Salah is now married to two wives and has seven children. He says despite surviving throughout the war, the 1993 incident was the worst he has seen and one that would be very hard to forget.

Two decades after the infamous Battle of Mogadishu, during the failed mission into Bakara Market by the US rangers, the wreckage of the Black Hawk Dawn is nowhere to be seen and the area is now showing signs of recovery with business thriving and new shops continue to be opened every day. The wreckage of the Black Hawk Dawn was recently taken back to the United States and is expected to be showcased in a museum soon.

Much has been achieved since the dark days of 'Black Hawk Down' and Mogadishu is a very different place from what it was then. The work started by that mission continues today, in collaboration with the African Union.

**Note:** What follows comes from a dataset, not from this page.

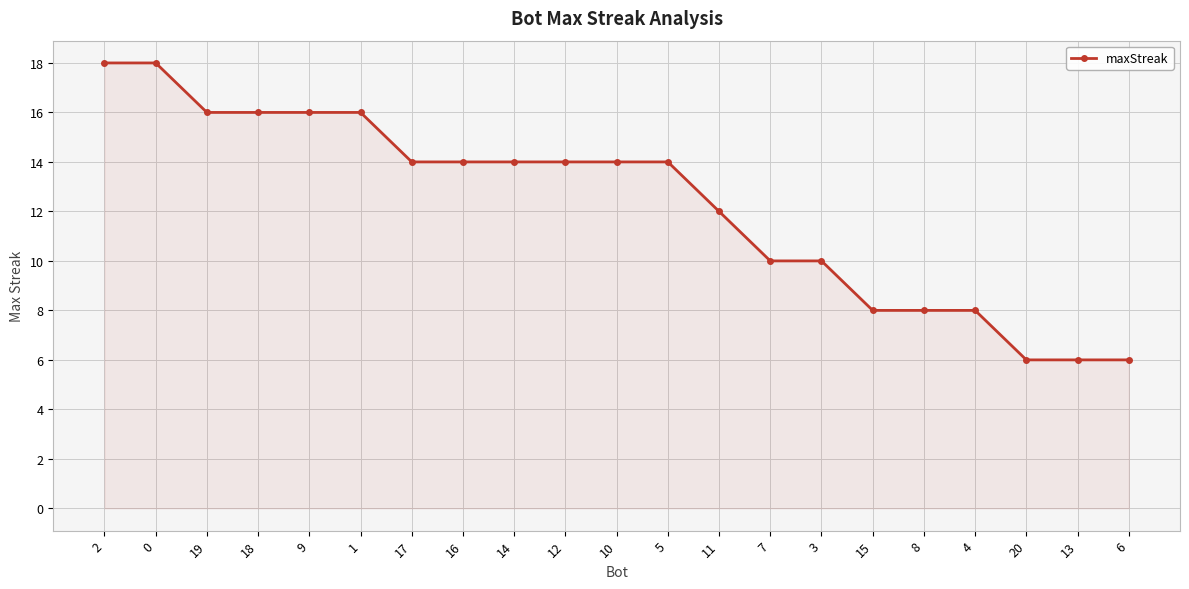

The value at 9 is 24. True or false?

False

Though seriously weakened and pushed out of the major population centres, the al Qaida-affiliated terror group, al Shabaab, remains a dangerous force.

Its fighters continue to plan attacks with devastating consequences not only in Somalia but also regional countries as witnessed recently in the horrific attack on Nairobi's Westgate Mall. They have also promised to launch attacks in other countries including the US and other Western countries.

There are ongoing efforts to craft a viable political future for Somalia but the bottomline is that Somalis have to decide their own destiny. The new government led by Hassan Sheikh Mohamud has been actively involved in peace building across the country.

The 17,000-strong African Union Force remains essential to strengthen security against the continued predations of al-Shabaab. While paying his respects in Villa Somalia, President Hassan Sheikh said it is important to honour the victims of the fight on both sides.

Salah who is this week also honouring his wife and unborn child is among the many hundreds of Somalis who took a minute in Mogadishu stadium to remember their loved ones who died in the war.